Back in the '80s when I was a kid, the big matzo companies — Streit's and Manischewitz — put out desserts and cake mixes that when set on our Seder table looked delicious, but with the absence of chametz (leavening agents forbidden on the holiday) were dry and just wrong. It never stopped me from taking a huge piece of chocolate cake with frosting, biting into it and realizing immediately it was a cake imposter. Munching on a macaroon, I'd wonder why all my friends got to have the good stuff on their holiday like Cadbury Creme Eggs and Peeps.

But while not all the foods of the Passover table were culinary delights, all of them felt like home. So last spring when we learned we would not be able to gather in person with our families for the Seder, I took special care to replicate some of the recipes and traditions with my husband and our two children. I not only made the matzo ball soup from scratch, I made sure to purchase some of the classics, like a big jar of gefilte fish. That strange delicacy, made of minced fish formed into plump ovals and swimming in a jar of gelatinous broth suddenly made me feel like everything was going to be OK. If I couldn't have my mom and my sister sitting at the table with me, at least I could have chopped liver.

Last year, my twins and I put together the Seder plate and it dawned on me (and plenty of other people I'm sure) that there was a direct correlation between the story of the Israelites overcoming slavery and wandering in the dessert to our current COVID situation. The maror, or bitter herbs, represents the suffering of our ancestors, and many of us have also struggled during this past year. It made me think that my people have gotten through stuff way worse than coronavirus. As my son booted up Zoom and daughter placed the egg on the Seder plate, which represents the circle of life and rebirth, I knew that even though I had to see my relatives on a computer screen, we'd make it through.

This weekend, my family will get together in person for the two Seders. The weather is getting warmer. There is hope in the air.
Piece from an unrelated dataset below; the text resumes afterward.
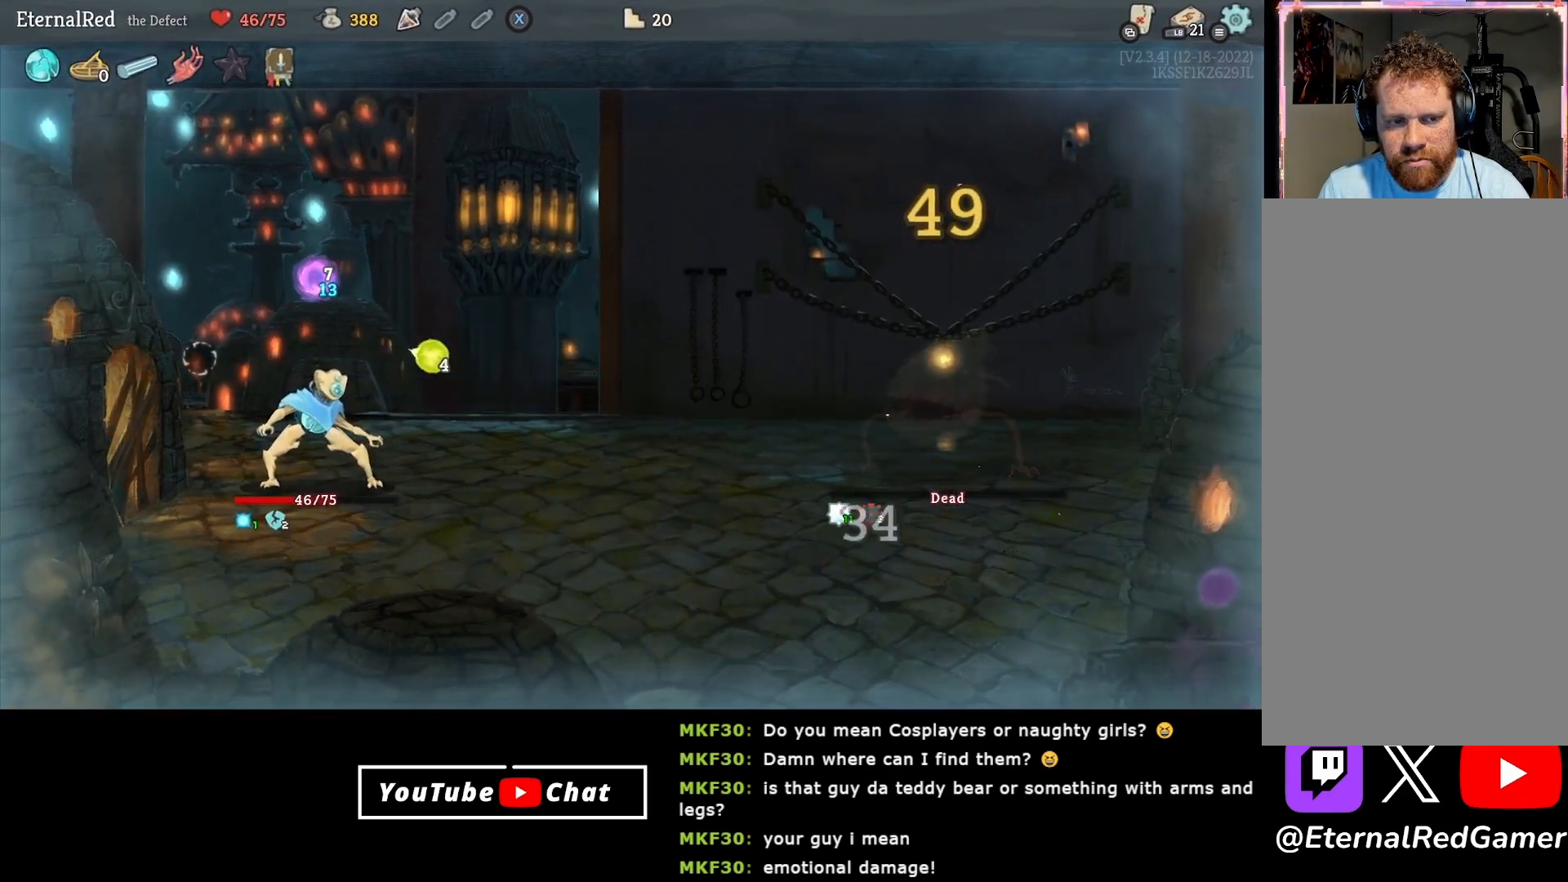
{"buttons": [], "right_stick": "center", "events": []}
My mother and sister are both fully vaccinated. When we sit down to see those familiar items on the Seder plate and the stack of matzo on the plate next to it, I'll be reminded just how much those childhood food traditions really did matter.

I'm ready for the lovely little gefiltes in their science experiment jars, the matzo that no amount of Irish butter can make taste good, the steaming piles of brisket that I would never eat at any other time of the year. And of course now that we're older and we know better, there will be amazing flourless chocolate cake for dessert (though no disrespect to the mix!).

As the sun sets on Saturday and our holiday begins, we'll pour big glasses of Manischewitz wine, which tastes like alcoholic grape juice, as we sit around the table together and tell the story of our ancestors. And at the end of the Seder, we'll say the traditional words: L'Shana Haba'ah B'Yerushalayim — next year, in Jerusalem. But coronavirus has changed us, so this year, I'll offer up a more modest prayer: next year, at my mother's dining room table.